Entries drawn from a collection.
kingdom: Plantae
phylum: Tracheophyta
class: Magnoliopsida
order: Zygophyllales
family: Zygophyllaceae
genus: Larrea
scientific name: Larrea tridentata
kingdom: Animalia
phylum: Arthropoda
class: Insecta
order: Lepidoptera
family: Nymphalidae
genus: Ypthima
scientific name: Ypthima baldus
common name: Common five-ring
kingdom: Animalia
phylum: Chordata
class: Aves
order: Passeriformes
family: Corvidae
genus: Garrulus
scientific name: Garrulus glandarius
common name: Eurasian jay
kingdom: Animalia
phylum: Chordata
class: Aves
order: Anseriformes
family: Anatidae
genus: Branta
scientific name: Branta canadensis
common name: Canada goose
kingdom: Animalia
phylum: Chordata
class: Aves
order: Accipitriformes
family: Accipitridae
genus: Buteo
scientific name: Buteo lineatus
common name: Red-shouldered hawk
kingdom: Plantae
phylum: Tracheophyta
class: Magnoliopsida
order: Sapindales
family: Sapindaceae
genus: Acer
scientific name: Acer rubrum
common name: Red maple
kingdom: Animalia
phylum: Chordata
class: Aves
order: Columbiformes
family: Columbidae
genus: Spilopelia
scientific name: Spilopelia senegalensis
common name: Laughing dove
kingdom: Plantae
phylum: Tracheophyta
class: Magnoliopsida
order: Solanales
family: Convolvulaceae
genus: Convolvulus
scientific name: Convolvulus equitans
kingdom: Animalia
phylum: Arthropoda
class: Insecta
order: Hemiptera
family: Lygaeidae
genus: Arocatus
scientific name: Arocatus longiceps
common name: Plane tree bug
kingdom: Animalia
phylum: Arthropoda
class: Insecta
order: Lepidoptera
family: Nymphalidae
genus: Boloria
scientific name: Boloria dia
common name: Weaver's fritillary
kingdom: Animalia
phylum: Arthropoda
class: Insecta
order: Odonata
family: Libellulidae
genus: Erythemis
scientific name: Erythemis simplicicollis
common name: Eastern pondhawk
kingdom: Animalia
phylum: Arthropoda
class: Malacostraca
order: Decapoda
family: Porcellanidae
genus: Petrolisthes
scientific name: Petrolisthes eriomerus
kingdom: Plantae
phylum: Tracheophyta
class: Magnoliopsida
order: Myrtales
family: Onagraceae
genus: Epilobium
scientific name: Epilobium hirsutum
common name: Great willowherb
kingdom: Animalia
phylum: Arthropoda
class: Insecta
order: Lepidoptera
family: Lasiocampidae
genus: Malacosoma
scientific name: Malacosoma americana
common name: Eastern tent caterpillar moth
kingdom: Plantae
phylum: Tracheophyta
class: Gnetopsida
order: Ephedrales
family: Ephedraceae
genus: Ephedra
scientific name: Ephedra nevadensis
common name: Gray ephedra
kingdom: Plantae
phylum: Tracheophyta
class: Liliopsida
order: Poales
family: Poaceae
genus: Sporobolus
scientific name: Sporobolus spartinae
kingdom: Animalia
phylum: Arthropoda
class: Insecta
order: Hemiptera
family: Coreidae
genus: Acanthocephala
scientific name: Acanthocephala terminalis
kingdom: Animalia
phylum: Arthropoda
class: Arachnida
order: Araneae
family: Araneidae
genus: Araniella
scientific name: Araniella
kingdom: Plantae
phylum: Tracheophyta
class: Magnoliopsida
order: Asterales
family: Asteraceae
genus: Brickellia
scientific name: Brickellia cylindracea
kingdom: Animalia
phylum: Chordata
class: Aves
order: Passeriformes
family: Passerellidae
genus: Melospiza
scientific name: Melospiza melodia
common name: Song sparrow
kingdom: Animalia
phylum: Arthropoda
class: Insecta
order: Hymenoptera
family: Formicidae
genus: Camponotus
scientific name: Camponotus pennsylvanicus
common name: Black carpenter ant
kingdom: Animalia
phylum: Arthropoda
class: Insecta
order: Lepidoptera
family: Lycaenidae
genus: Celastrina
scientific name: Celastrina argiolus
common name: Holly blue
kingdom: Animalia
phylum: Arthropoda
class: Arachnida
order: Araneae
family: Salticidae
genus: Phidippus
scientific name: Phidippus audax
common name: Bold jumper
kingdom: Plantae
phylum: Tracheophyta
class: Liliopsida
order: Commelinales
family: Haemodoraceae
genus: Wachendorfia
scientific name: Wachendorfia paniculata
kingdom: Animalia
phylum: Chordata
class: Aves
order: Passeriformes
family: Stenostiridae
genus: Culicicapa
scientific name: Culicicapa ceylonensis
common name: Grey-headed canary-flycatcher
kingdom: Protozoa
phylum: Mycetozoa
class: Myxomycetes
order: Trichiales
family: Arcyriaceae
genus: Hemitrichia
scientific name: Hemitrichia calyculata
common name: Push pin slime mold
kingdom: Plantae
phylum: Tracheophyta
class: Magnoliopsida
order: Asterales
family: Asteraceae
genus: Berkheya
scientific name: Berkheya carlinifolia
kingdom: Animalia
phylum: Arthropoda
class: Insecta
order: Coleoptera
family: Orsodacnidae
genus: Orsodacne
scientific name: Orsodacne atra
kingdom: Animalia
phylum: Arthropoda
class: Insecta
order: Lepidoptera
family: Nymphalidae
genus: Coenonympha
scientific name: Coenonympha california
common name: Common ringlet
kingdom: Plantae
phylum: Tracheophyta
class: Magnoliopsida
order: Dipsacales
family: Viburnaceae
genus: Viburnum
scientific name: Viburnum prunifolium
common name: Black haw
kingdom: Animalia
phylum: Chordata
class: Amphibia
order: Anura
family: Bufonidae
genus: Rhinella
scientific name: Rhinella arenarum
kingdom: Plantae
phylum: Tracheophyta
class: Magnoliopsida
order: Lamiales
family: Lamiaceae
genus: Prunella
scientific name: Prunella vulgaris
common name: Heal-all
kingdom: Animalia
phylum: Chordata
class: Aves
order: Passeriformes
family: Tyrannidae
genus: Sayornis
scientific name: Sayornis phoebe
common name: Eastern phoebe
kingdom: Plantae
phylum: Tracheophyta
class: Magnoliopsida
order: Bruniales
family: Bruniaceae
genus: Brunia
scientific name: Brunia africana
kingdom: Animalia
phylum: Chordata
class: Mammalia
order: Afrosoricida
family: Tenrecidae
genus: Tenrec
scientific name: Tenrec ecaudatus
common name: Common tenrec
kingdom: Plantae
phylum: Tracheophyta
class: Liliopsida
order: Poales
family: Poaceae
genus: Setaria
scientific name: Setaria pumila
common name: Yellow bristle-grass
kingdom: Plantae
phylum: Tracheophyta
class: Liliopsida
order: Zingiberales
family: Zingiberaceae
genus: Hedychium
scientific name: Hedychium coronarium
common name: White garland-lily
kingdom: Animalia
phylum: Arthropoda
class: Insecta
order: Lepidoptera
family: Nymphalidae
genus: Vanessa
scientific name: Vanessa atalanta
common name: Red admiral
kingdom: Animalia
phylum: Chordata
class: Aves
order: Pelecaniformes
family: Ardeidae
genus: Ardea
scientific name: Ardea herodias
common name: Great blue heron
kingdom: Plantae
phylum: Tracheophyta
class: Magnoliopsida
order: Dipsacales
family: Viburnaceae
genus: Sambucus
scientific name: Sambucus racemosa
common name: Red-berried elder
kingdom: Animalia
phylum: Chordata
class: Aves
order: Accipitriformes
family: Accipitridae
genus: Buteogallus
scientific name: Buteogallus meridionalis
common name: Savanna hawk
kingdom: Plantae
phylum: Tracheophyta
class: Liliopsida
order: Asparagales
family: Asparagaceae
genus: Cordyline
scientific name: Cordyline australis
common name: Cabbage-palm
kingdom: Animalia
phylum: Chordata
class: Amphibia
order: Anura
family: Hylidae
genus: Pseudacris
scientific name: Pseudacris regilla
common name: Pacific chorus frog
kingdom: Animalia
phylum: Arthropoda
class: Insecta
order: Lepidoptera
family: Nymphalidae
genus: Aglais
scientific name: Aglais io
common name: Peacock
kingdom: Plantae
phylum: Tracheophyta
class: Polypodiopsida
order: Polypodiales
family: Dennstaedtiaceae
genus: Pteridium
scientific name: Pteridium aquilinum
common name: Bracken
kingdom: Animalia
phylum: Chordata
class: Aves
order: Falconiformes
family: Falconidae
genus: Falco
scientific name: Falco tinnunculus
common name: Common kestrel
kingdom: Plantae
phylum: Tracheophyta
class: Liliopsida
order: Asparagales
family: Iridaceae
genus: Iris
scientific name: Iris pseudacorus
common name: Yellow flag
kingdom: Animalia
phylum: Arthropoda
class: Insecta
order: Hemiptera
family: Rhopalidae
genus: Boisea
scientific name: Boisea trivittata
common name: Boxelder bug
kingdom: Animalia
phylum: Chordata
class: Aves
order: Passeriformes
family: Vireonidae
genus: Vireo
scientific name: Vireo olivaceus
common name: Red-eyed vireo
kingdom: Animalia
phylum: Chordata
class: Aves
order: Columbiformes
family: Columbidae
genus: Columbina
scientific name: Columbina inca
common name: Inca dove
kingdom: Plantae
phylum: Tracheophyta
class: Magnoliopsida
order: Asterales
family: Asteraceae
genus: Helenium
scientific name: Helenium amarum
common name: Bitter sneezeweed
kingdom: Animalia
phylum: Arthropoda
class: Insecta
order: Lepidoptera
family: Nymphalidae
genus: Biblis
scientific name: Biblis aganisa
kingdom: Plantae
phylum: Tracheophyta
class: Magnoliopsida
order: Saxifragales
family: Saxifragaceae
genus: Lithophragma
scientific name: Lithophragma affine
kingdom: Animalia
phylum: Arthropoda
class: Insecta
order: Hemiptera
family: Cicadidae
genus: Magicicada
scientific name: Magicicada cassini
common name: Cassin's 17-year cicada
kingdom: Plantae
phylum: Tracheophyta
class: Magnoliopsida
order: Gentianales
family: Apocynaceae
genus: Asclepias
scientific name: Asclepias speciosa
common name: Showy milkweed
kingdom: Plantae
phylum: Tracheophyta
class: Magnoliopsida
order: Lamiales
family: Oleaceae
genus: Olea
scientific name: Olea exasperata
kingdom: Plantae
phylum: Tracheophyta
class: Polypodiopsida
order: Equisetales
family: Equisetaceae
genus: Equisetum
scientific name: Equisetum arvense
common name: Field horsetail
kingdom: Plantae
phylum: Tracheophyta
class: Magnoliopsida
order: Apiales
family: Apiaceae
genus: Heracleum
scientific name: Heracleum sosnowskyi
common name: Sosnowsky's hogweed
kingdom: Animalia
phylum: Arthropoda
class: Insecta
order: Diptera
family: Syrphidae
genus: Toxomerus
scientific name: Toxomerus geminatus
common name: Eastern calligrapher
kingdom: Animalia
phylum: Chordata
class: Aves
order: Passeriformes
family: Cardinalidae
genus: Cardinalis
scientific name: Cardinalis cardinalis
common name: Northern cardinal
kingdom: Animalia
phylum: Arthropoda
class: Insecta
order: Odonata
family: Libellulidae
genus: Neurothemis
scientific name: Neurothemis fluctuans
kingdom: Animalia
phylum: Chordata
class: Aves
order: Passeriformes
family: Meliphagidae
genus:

Given instruction. Recast the listing as a Markdown table with the columns Row and Line, starting at the line that contains "genus: Erythemis" and stopping after the line that contains "family: Onagraceae". Number each row in Row and leave out any blank lines.

Correct result.
| Row | Line |
|---|---|
| 1 | genus: Erythemis |
| 2 | scientific name: Erythemis simplicicollis |
| 3 | common name: Eastern pondhawk |
| 4 | kingdom: Animalia |
| 5 | phylum: Arthropoda |
| 6 | class: Malacostraca |
| 7 | order: Decapoda |
| 8 | family: Porcellanidae |
| 9 | genus: Petrolisthes |
| 10 | scientific name: Petrolisthes eriomerus |
| 11 | kingdom: Plantae |
| 12 | phylum: Tracheophyta |
| 13 | class: Magnoliopsida |
| 14 | order: Myrtales |
| 15 | family: Onagraceae |